The client can address the underlying trauma and discover positive emotional resources which reframe the client’s perception of reality. No longer projecting past traumas on current situations, the client gains perspective and is attracted to healthier environments.
Hypnosis can relax, if not reverse, personality traits, such as perfectionism, that exacerbate rumination.
In trance, clients can receive suggestions that help them prioritize activities and follow through on a plan of action.
Clients may discover the source of their anxiety/depression and thereby takes steps to improve.

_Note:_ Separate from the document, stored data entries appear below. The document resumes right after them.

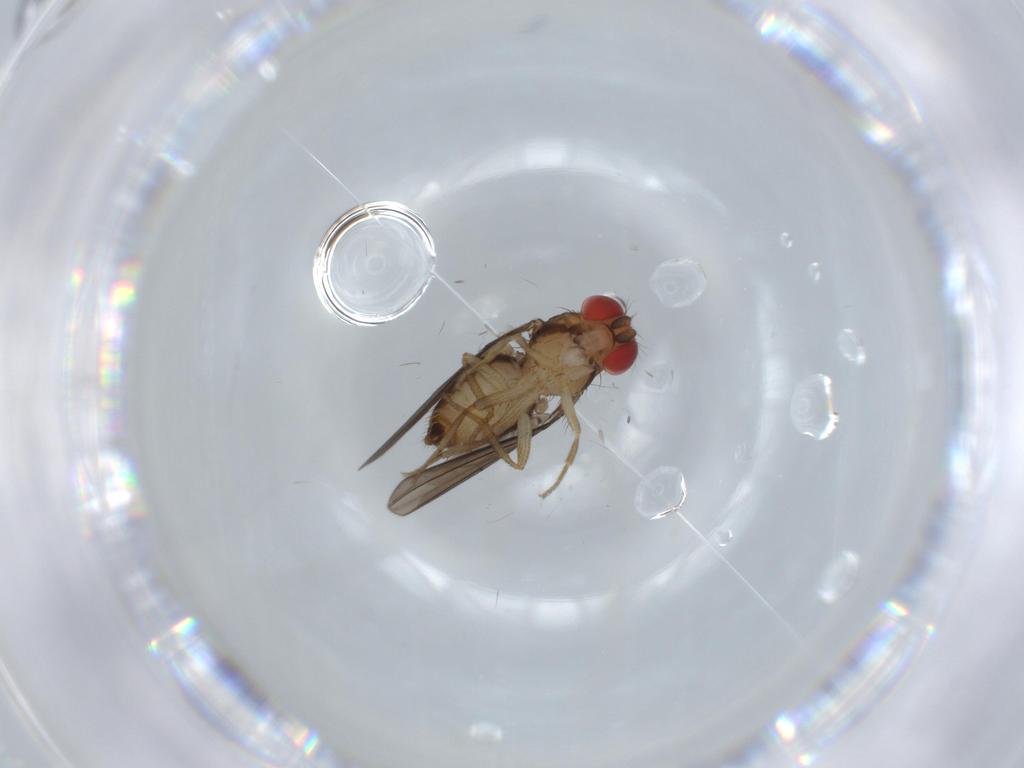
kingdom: Animalia
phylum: Arthropoda
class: Insecta
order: Diptera
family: Drosophilidae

Clients who ruminate are often afraid to stop because they distrust having a positive mindset. They feel it might be unrealistic. But through hypnotherapy, a client can learn to be positive and solve problems at the same time. It’s not about being blindly optimistic regardless of one’s circumstances, but more about noticing what is already going right in your everyday life and enjoying that, while still maintaining a realistic understanding of the challenges you might face.
Basically, rumination is a habit, and like any negative habit, it can be unlearned. Doing so takes practice and patience. Positive change is more likely to be a process than an instant miracle- though miracles can indeed happen.

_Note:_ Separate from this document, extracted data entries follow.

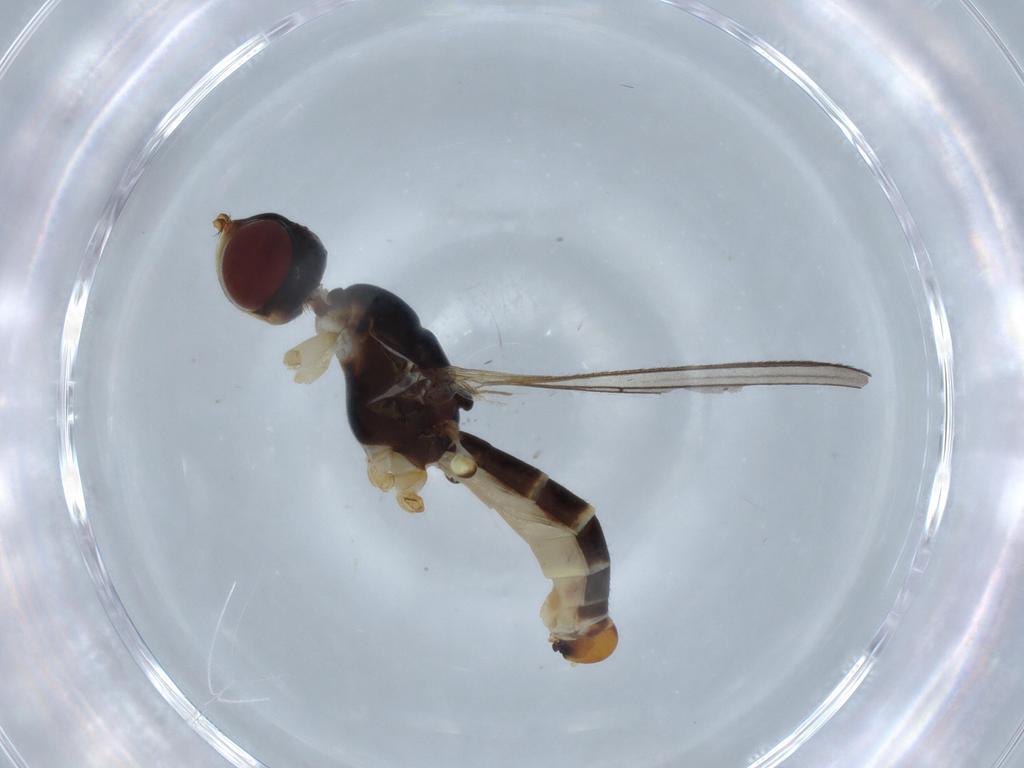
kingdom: Animalia
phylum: Arthropoda
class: Insecta
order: Diptera
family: Micropezidae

UK Hypnotherapist James Brannan says “Sometimes the brain makes snapshot decisions about what something means, and how to respond to such things in the future. Your brain automates certain responses in order to free you up to engage with new things effectively. This is great in one way, because it means we can keep moving between focuses and attend to many things in life. However, the downside is that we sometimes end up with responses that we don’t like doing and feeling, and yet they run unconsciously.”
Brannan says, “Using hypnotherapy, it’s like we can join a person in the maze they are stuck in, grab them by the hand, lead them out and introduce them to new areas. We do this by activating the original problem and feeding in new thoughts, images, ideas and feelings.”
SELF-HYPNOSIS IS KEY
In maintaining a positive mindset, regular practice of self-hypnosis is key self-hypnosis helps you establish your new habits – in this case, reinforcing the positive mindset as the new normal. Self-hypnosis allows you to enter into a deep relaxation, and uses statements spoken in your mind, to reinforce the change you want to make.
It takes at least 40 days to break a habit. And, since repetition is one way subconscious programming occurs, practicing self-hypnosis 2 or more times per day over that forty day period, lifts the client easily and effectively out of the unwanted behavior.
Not only does the rumination slow or even vanish, the client easily and naturally engages in new ways of functioning. For example, an hour once spent on negative rumination is now spend walking in nature or exercising. Once afraid to handle problems directly, a client becomes efficient at work and good at handling relationships with co-workers. A client who once perceived himself as a victim handles adversity with natural courage. A client too traumatized to move forward in life, neutralizes her relationship to the past and walk boldly into a newly imagined future.
Rumination is just one of the forms depression and anxiety take, but no matter the form, hypnosis can help make positive changes to brain function.